The long and the short of it is that Jones cannot meet his burden for a stay. Accordingly, his motion is denied.
WILSON, Circuit Judge, dissenting:
I do not believe that this court has jurisdiction to deny Brandon Jones's request for a stay. Moreover, I disagree with the Majority's conclusions that Jones has not shown a substantial likelihood of success on the merits and that the equities counsel against imposing a stay. Therefore, I respectfully dissent.
First, Jones's request for a stay is moot. Jones requested a stay pending this court's decision on whether to consider his challenge to Georgia's Lethal Injection Secrecy Act en banc, and, understanding that an en banc hearing will not take place, this court's decision to issue an opinion denying the motion is unnecessary.
Second, for the reasons discussed in my forthcoming dissent to this court's denial of Jones's request for an en banc hearing, I believe that Georgia's Lethal Injection Secrecy Act violates his right to due process under the Fifth, Eighth, and Fourteenth Amendments. The fact that Jones did not appeal the district court's decision on his Eighth Amendment method-of-execution claim does not doom his due process claim. Contrary to the Majority's assertions, Jones's decision not to appeal the district court's dismissal of the method-of-execution claim does not untether his due process challenge to the Secrecy Act from that claim. Jones argues in his briefing that without access to information protected by the Secrecy Act, his method-of-execution claim is foreclosed. In other words, Jones's due process claim is inextricably intertwined with his method-of-execution claim. In light of this close relationship, if we find the Secrecy Act unconstitutional, then we have discretion to vacate and remand to allow the district court to consider Jones's method-of-execution claim. See 28 U.S.C. § 2106. Thus, Jones has stated a claim involving imminent injury: the Secrecy Act violates his due process rights by preventing him from pursuing his method-of-execution claim.
Finally, I find the Majority's arguments regarding the equities wholly unpersuasive, especially considering the recent factual and legal developments relevant to Georgia's lethal injection process and method-of-execution claims.
For these reasons and those to follow in my dissent from the denial of Jones's request for an en banc hearing, I dissent.

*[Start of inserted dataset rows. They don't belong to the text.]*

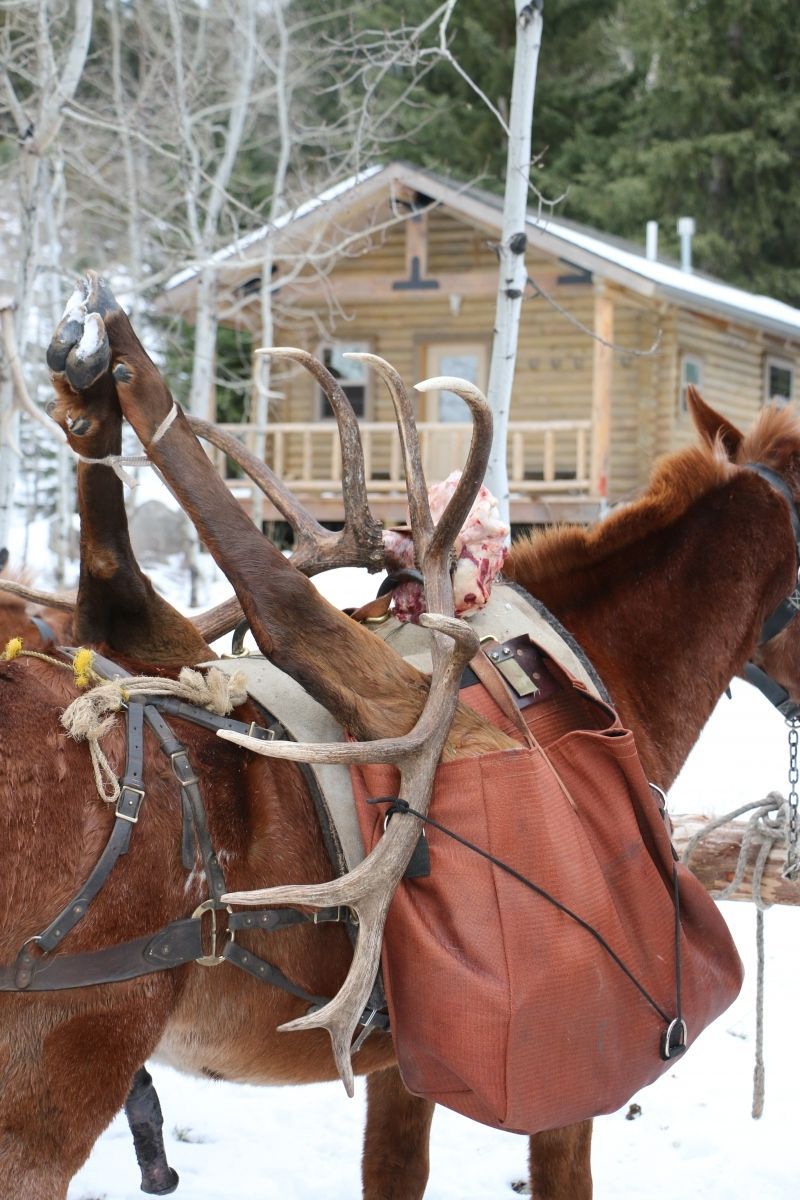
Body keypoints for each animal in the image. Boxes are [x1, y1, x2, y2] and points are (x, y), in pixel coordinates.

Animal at [2, 273, 799, 1200]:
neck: (622, 675)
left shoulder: (401, 1060)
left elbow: (392, 1169)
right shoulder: (579, 1078)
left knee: (131, 590)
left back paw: (97, 392)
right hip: (59, 1082)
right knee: (272, 606)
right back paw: (126, 371)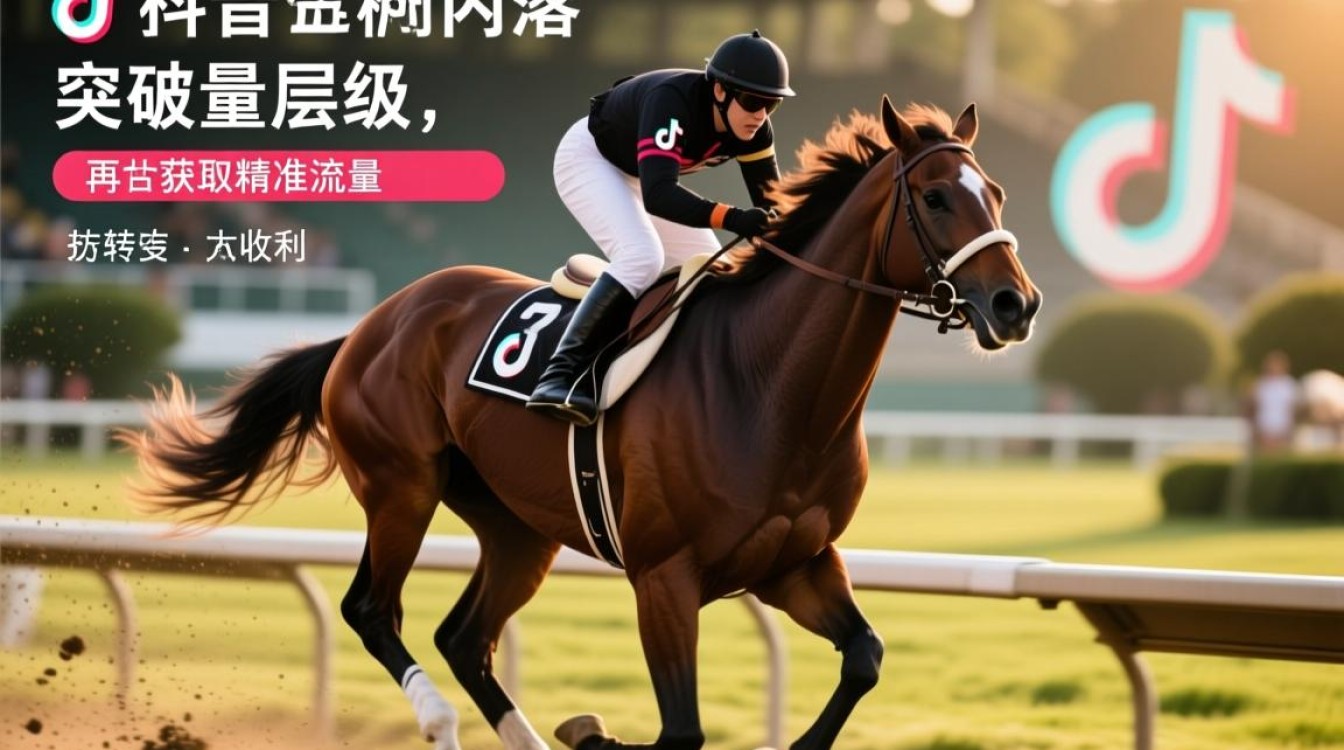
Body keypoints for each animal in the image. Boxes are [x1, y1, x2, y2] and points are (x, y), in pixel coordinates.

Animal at [123, 96, 1040, 750]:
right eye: (935, 197)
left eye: (996, 193)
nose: (1016, 304)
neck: (768, 387)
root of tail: (369, 325)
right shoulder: (664, 577)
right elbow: (681, 731)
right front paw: (595, 730)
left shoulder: (795, 564)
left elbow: (864, 661)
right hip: (400, 487)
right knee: (373, 612)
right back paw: (439, 721)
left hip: (517, 526)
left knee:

O.C.G.A. § 42-5-36(d)(2); see id. § 42-5-36(d)(1) (defining "identifying information" as "any records or information that reveals a name, residential or business address, residential or business telephone number, day and month of birth, social security number, or professional qualifications").
But even if Jones's petition is viewed as also having raised a method-of-execution challenge, rather than just a claim about access to discovery, Jones faced no "catch-22" in being required to assert his Eighth Amendment claims or lose them. If Jones had asserted his Eighth Amendment challenge and then Georgia changed its execution protocol, he would have suffered no prejudice because, if he was still concerned about a new protocol, he could have amended his complaint or filed a new civil rights action. A far cry from a "catch-22," timely challenges to a state's method of execution benefit both the state and its inmates. We can perceive no drawback to the prisoner.